Try it: Output word for word the lines from the one with "a reduction operator" to the final line of the data, both ends included, but skip the pictures.

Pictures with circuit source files

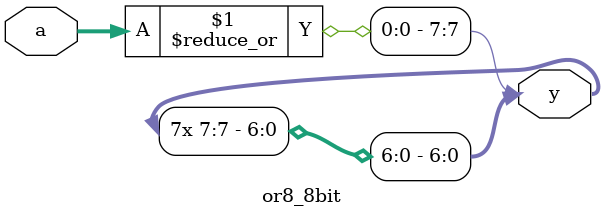
<source format=v>
module or8_8bit (
    input [7:0] a,  // 8-bit input
    output [7:0] y  // Changed from 1-bit to 8-bit output
);

    // Perform bitwise OR operation across all bits of the input using a reduction operator
    assign y = {8{|a}};  // Replicate the result to match 8-bit output

endmodule

</source>
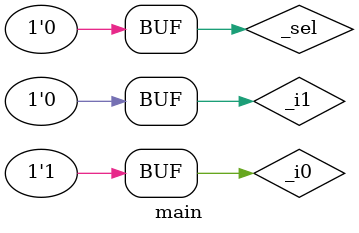
<source format=v>
module MUX(Sel,I0,I1,E);
input Sel,I0,I1;
output E;
assign E=(I1&Sel)|(I0&~Sel);
endmodule
module main();
reg _sel,_i0,_i1;
wire _e;
MUX m(_sel,_i0,_i1,_e);
initial
begin
$monitor("%d", _e);
_i0=1;
_i1=0;
_sel=0;
end
endmodule

</source>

Answer below:
    // Perform bitwise OR operation across all bits of the input using a reduction operator
    assign y = {8{|a}};  // Replicate the result to match 8-bit output

endmodule

</source>
<source format=v>
module MUX(Sel,I0,I1,E);
input Sel,I0,I1;
output E;
assign E=(I1&Sel)|(I0&~Sel);
endmodule
module main();
reg _sel,_i0,_i1;
wire _e;
MUX m(_sel,_i0,_i1,_e);
initial
begin
$monitor("%d", _e);
_i0=1;
_i1=0;
_sel=0;
end
endmodule

</source>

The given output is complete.